Sometimes bone damage is possible, especially with penetrating trauma (for example, knife wound, bite), as well as in areas where it is located in close proximity to the skin. If the mechanism of injury or wound localization leads to doubt, an overview radiograph is used to exclude a fracture.
Depending on the mechanism of injury in the wound, there may be foreign bodies, if a glass is injured, debris in the wound is very likely, when wounded with a sharp metal, the presence of its particles, on the contrary, is rare; risk of injury by other objects in between. Do not ignore the patient's complaints about the sensation of a foreign body, these symptoms are quite specific, although not very sensitive. Visualizing methods of investigation are recommended for all injuries associated with glass, as well as for other foreign bodies, if the mechanism of injury gives grounds for suspecting them, and it is impossible to investigate the wound to the full depth for some reason. In the case of glass or inorganic materials (stones, metal fragments), an overview X-ray diffraction pattern is performed; glass fragments of less than 1 mm can be seen. Organic materials (for example, wood chips, plastic) are rarely detected on radiographs (although the contours of large objects can be seen by the displacement of surrounding normal tissues by them). Other methods are used, including electro-radiography, ultrasound, CT and MRI. None of these methods have 100% sensitivity, but CT has the best correlation between accuracy and usability. In all cases, high alertness and thorough examination of all wounds are appropriate.
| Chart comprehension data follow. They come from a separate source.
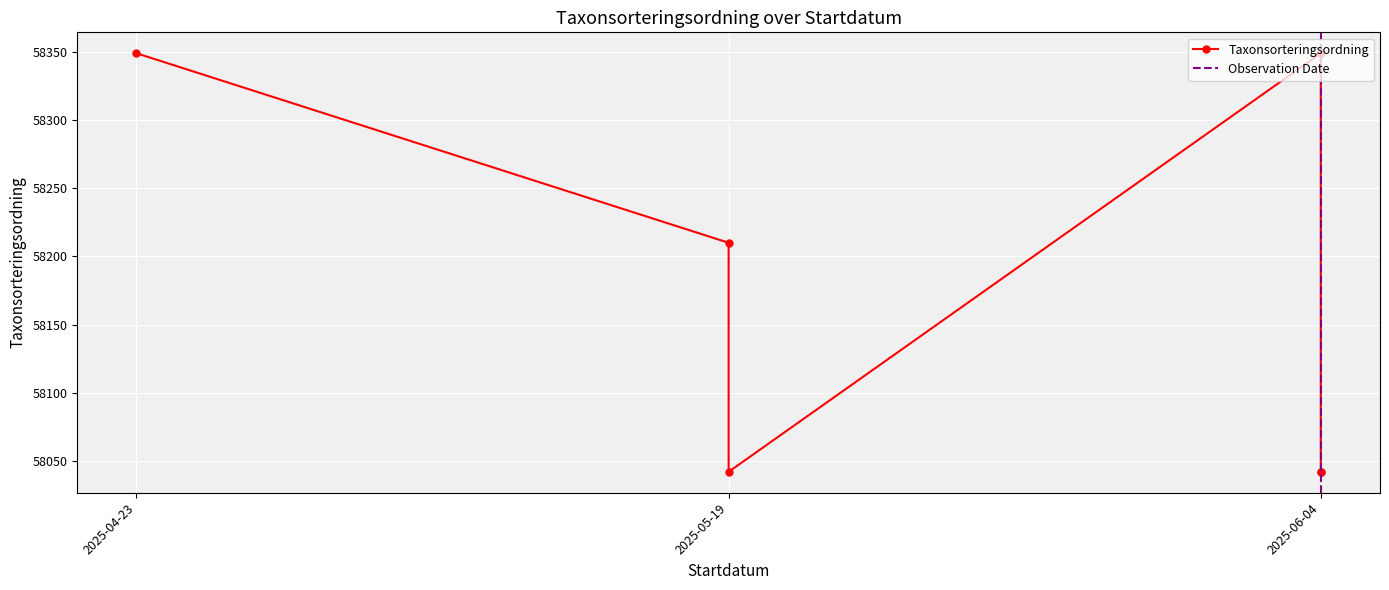

What is the greatest value displayed?

58349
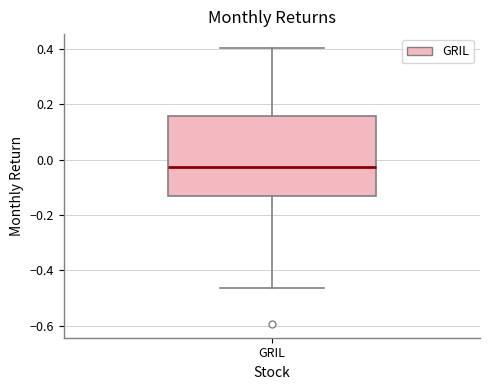

Read this box plot against the y-axis: the position of the median line, the range covered by the box, and the ends of both whiskers. The values are not printed on the chart, so give them approximately, as read against the axis.

median -0.02, box -0.14 to 0.16, whiskers -0.46 to 0.40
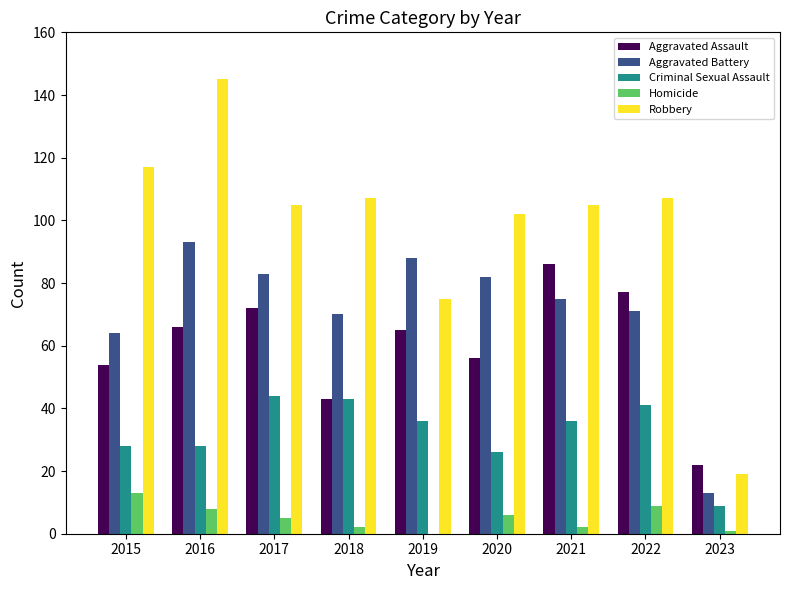

Is it true that Aggravated Assault equals 98 at 2019?

False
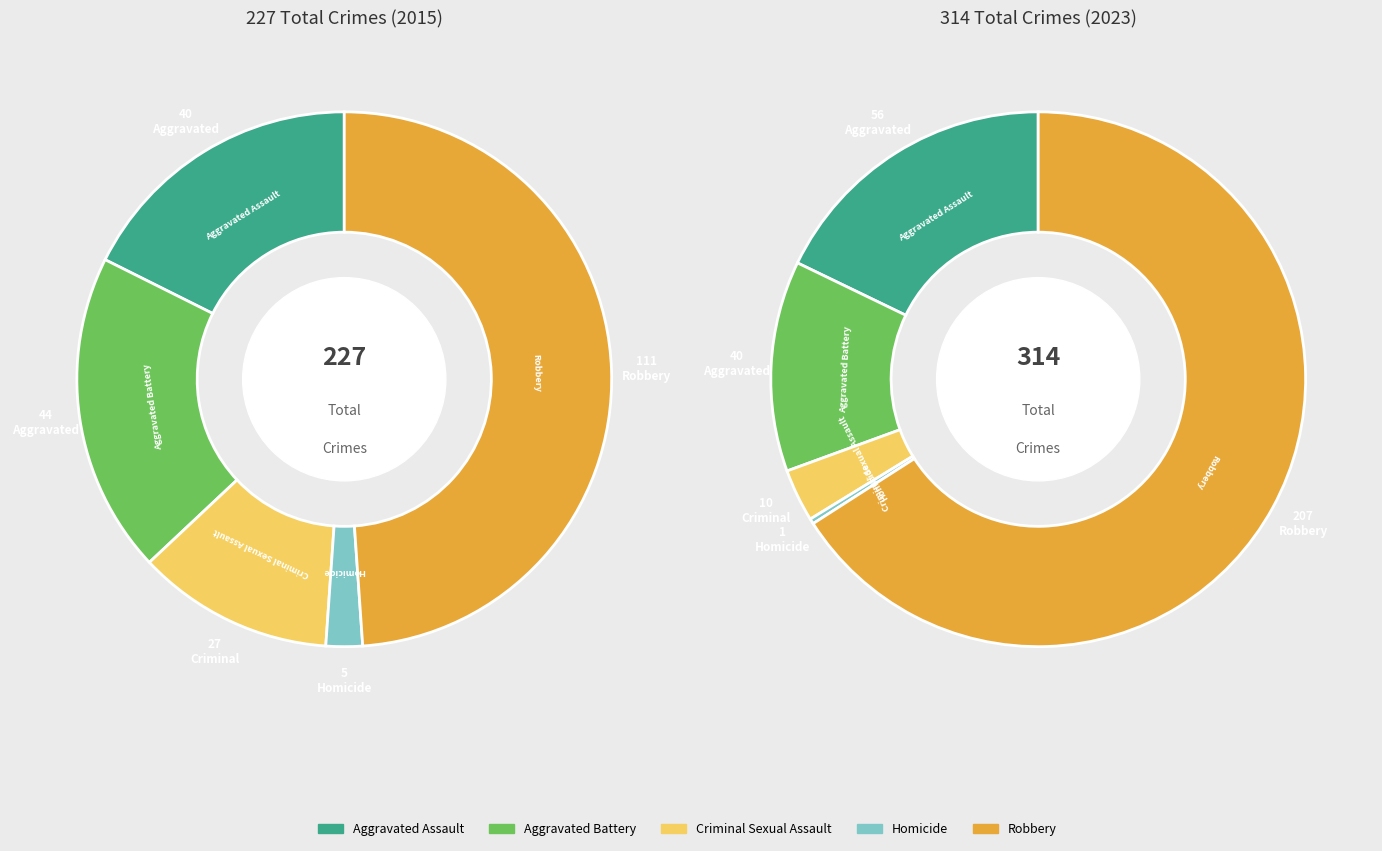

To the nearest percent, what portion does values_2015 represent?

18%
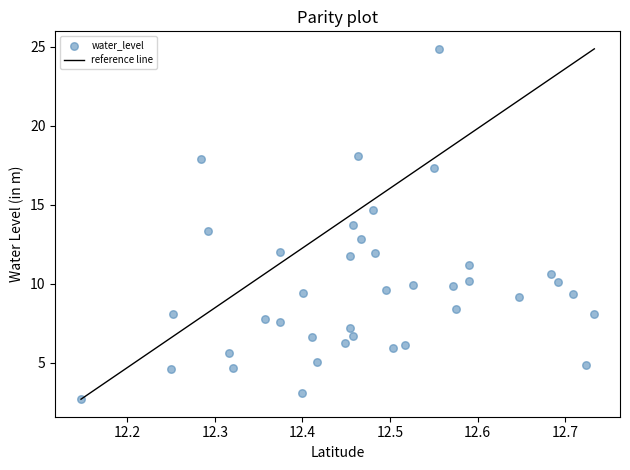

What is the range of X values (max minus min)?

0.6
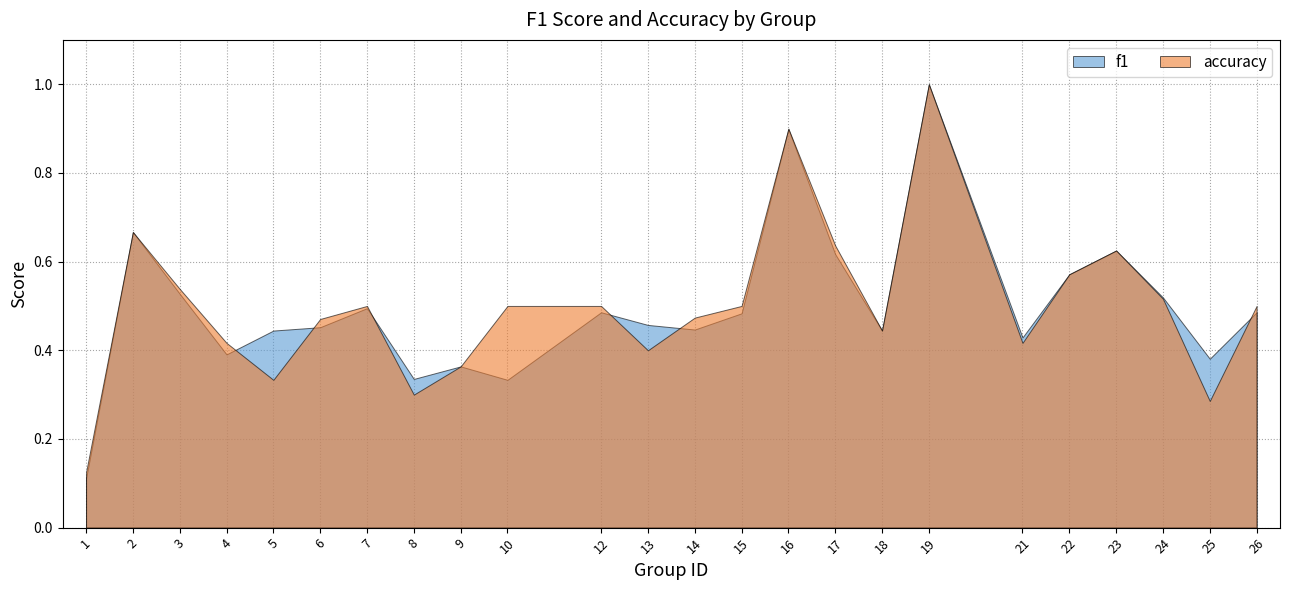

What is the difference between the maximum and second lowest values in the accuracy series?

0.7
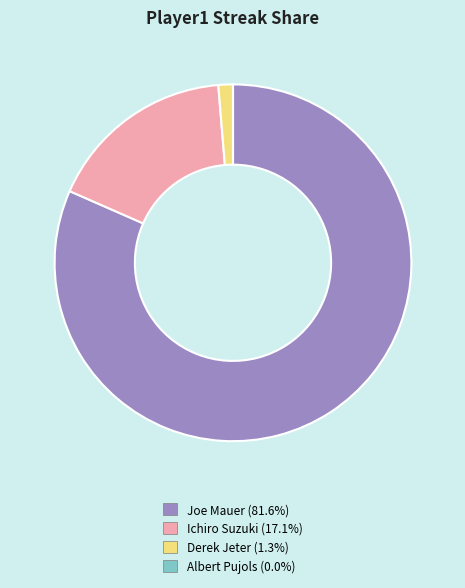

Does any single category account for the majority?

Yes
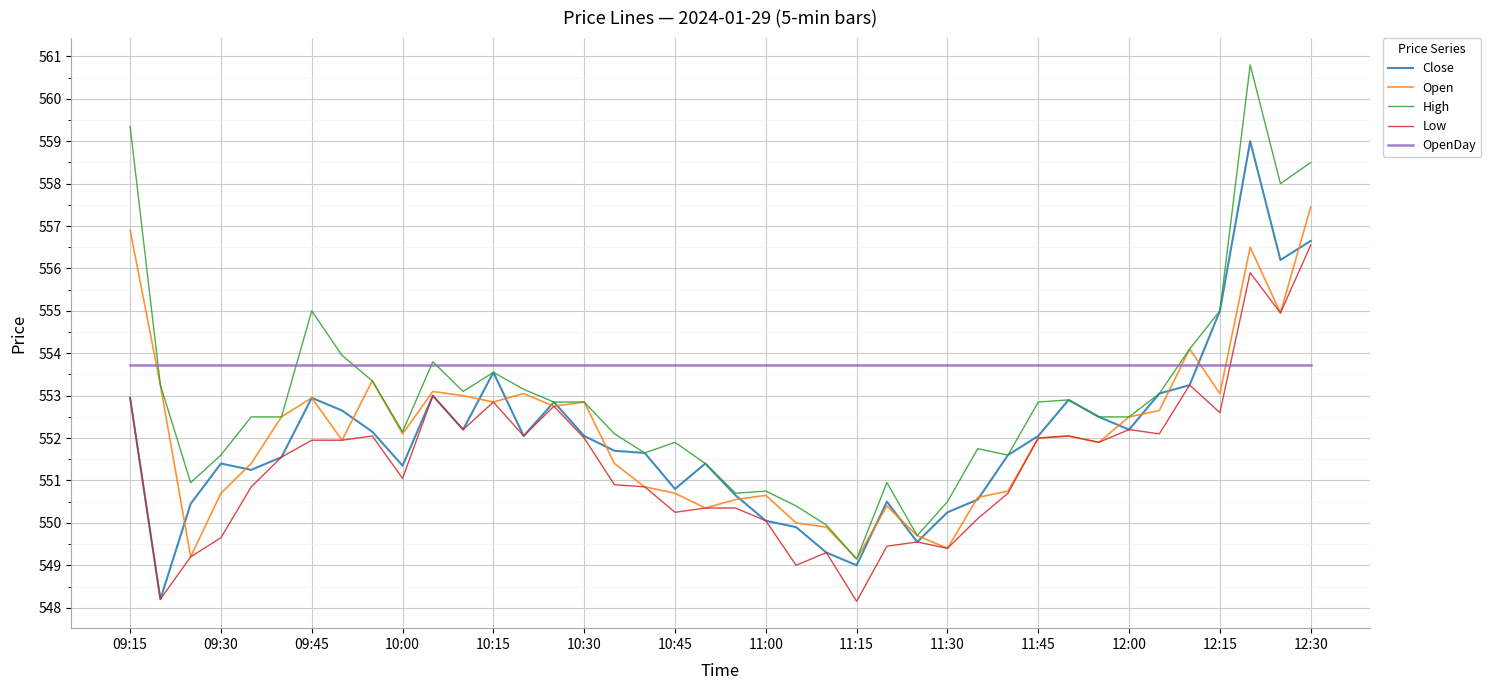

Which series has the largest range (max minus min)?

High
The penetration of the wound into the abdominal or thoracic cavity should be considered for any wounds, the bottom of which is not available for inspection and if they are located in the projection of these cavities. In no case can you try to determine the depth of the wound with a probe blindly - probing is not reliably diagnosed and can cause additional trauma. A patient with suspected penetrating chest injury should first perform radiography, and repeat it after 6 hours of follow-up. Any, even slowly developing pneumothorax during this time will become visualizable. In patients with wounds of the abdominal region, local anesthesia facilitates the examination of the wound (the wound can be widened horizontally if necessary). Patients with wounds penetrating the fascia are hospitalized for dynamic observation and treatment; in some cases, detect hemoperitoneum will help CT.